It can also be seen that clade_sizes is from the two-mutation list (i.e. clade_sizes = clade_analyses_AB_d[run]['clade_sizes']), but subclade_sizes is from the one-mutation list (i.e. subclade_sizes = clade_analyses_CC_d[run]['subclade_sizes'].copy()).

This means that, rather than testing if the two-mutation clade has a sufficiently large polytomy, the code instead tests a one-mutation clade that is randomly selected, depending on how the clades are ordered in clade_analysis_CC_d[run] and where the largest (or only) clade was located in clade_analysis_AB_d[run].
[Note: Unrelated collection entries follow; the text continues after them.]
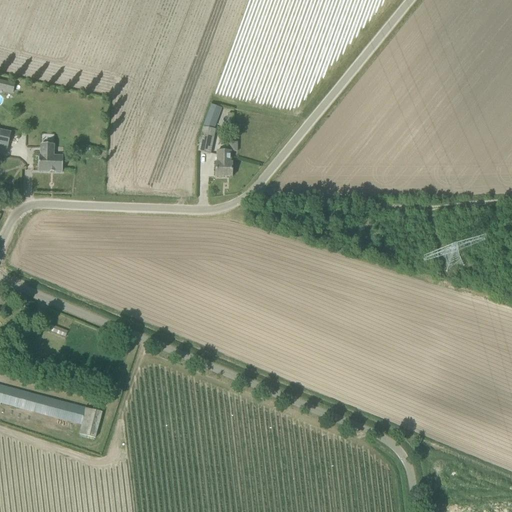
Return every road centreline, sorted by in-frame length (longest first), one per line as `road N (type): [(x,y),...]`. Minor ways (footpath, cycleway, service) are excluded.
road 1 (unclassified): [(1,245),(29,205),(202,209),(237,200),(280,162),(412,0)]
road 2 (unclassified): [(412,511),(402,455),(382,439),(0,280)]
road 3 (track): [(237,200),(511,197)]
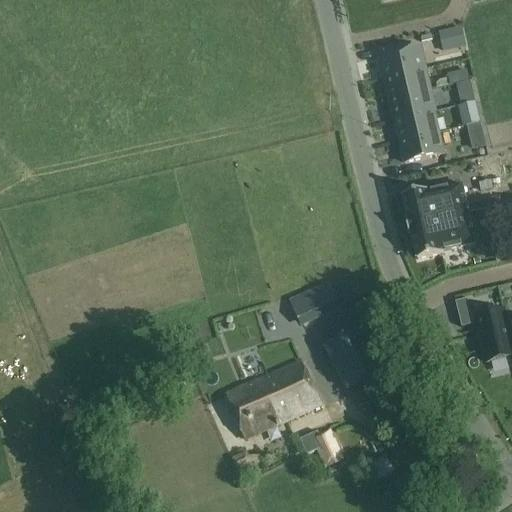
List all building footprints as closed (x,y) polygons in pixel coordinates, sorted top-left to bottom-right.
[(465,47),(461,29),(440,34),(444,52),(465,47)] [(440,38),(422,41),(426,61),(444,57),(440,38)] [(424,71),(419,49),(380,58),(385,80),(424,71)] [(429,92),(424,71),(385,80),(390,101),(429,92)] [(460,84),(457,75),(448,77),(451,86),(460,84)] [(456,86),(461,107),(475,104),(470,83),(456,86)] [(434,113),(429,92),(390,101),(395,122),(434,113)] [(439,134),(434,113),(395,122),(400,143),(439,134)] [(465,127),(468,127),(480,124),(479,116),(464,120),(465,127)] [(468,127),(470,135),(482,132),(480,124),(468,127)] [(444,156),(439,134),(400,143),(405,164),(444,156)] [(511,183),(511,152),(487,159),(492,178),(502,176),(504,186),(511,183)] [(406,222),(408,230),(469,216),(462,186),(461,186),(461,187),(427,194),(427,193),(427,192),(403,197),(403,199),(404,198),(409,221),(407,222),(407,221),(406,222)] [(509,233),(511,244),(511,205),(503,208),(509,233)] [(476,245),(469,216),(408,230),(410,238),(411,237),(412,237),(418,260),(417,260),(418,261),(442,255),(441,254),(441,253),(474,245),(474,246),(476,245)] [(330,286),(291,303),(301,325),(340,308),(330,286)] [(473,326),(467,301),(455,304),(461,329),(473,326)] [(511,351),(506,327),(507,327),(503,311),(476,318),(487,365),(511,358),(511,351)] [(313,322),(296,332),(303,345),(321,336),(313,322)] [(325,350),(348,390),(386,368),(363,328),(325,350)] [(321,407),(301,363),(226,398),(246,441),(321,407)] [(381,426),(400,415),(395,406),(376,417),(381,426)] [(319,451),(326,468),(342,461),(329,432),(320,437),(318,433),(301,441),(308,456),(319,451)] [(240,473),(251,467),(246,455),(234,461),(240,473)] [(371,476),(388,470),(384,459),(367,465),(371,476)]
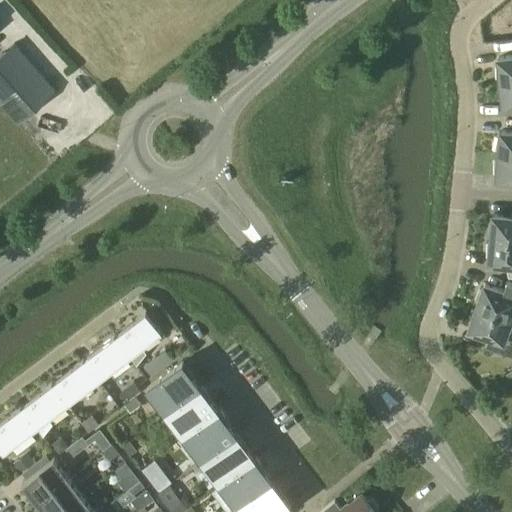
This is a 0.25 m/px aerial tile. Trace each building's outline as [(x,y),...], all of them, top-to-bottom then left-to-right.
[(0,55),(0,98),(19,120),(56,88),(15,42),(0,55)] [(511,55),(499,57),(502,81),(511,80),(511,55)] [(511,80),(502,81),(505,105),(511,104),(511,80)] [(500,154),(511,155),(511,131),(502,130),(500,154)] [(511,155),(500,154),(498,178),(511,179),(511,155)] [(511,215),(494,214),(492,238),(511,239),(511,215)] [(511,239),(492,238),(490,261),(511,263),(511,239)] [(486,283),(478,305),(511,317),(511,285),(510,291),(486,283)] [(511,317),(478,305),(470,328),(494,336),(490,348),(511,355),(511,330),(509,328),(511,318),(511,317)] [(147,311),(115,335),(130,354),(161,330),(147,311)] [(115,335),(84,358),(98,377),(130,354),(115,335)] [(98,377),(84,358),(53,382),(67,401),(98,377)] [(184,359),(148,387),(166,411),(202,383),(200,385),(190,372),(193,371),(184,359)] [(67,401),(53,382),(22,406),(36,425),(37,424),(44,434),(53,422),(49,415),(67,401)] [(209,396),(211,395),(202,383),(166,411),(184,435),(220,407),(218,409),(209,396)] [(0,422),(0,443),(4,449),(36,425),(22,406),(0,422)] [(229,418),(220,407),(184,435),(202,459),(239,431),(238,431),(236,433),(227,420),(229,418)] [(82,421),(85,425),(90,431),(100,422),(93,413),(82,421)] [(239,431),(202,459),(220,483),(257,455),(256,455),(254,456),(245,444),(247,442),(239,431)] [(105,432),(96,439),(104,449),(113,442),(105,432)] [(130,455),(138,449),(130,439),(122,444),(130,455)] [(120,452),(113,442),(104,449),(111,459),(120,452)] [(35,462),(26,449),(13,458),(22,471),(35,462)] [(265,466),(257,455),(220,483),(239,507),(275,479),(274,479),(272,480),(263,468),(265,466)] [(55,456),(23,480),(38,499),(70,475),(55,456)] [(195,475),(208,466),(203,459),(190,469),(195,475)] [(122,477),(133,469),(127,461),(116,469),(122,477)] [(59,511),(84,494),(70,475),(38,499),(47,511),(59,511)] [(141,479),(130,487),(134,493),(145,485),(141,479)] [(283,490),(275,479),(239,507),(242,511),(282,511),(291,505),(281,492),(283,490)] [(147,488),(137,495),(132,499),(140,509),(155,498),(148,489),(147,488)] [(378,511),(363,493),(343,509),(335,500),(320,511),(378,511)] [(97,511),(98,511),(84,494),(59,511),(97,511)] [(198,511),(184,497),(172,508),(176,511),(198,511)]
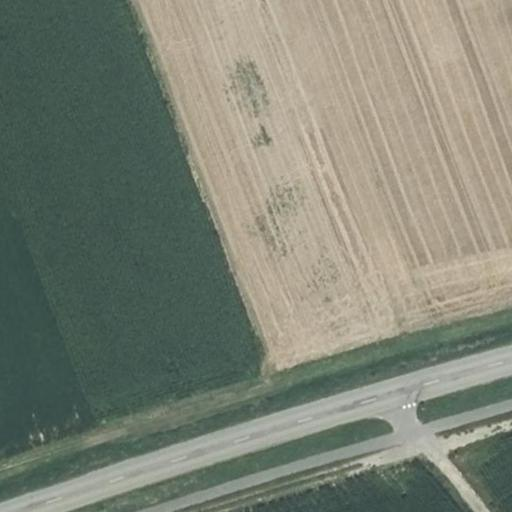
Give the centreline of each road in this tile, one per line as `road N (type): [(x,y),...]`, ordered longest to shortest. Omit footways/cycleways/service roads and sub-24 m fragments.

This does not agree with he AB topology requirements described in text and the supplementary materials. Moreover, it makes no sense. There can be no valid reason for introducing randomness in this way. Rather, this seems to be the result of a simple copy-paste error, where subclade_sizes = clade_analyses_CC_d[run][ 'subclade_sizes'].copy() should have been changed to subclade_sizes = clade_analyses_AB_d[run]['subclade_sizes'].copy().

Verification

The bug can be reproduced with code and data from the GitHub repository.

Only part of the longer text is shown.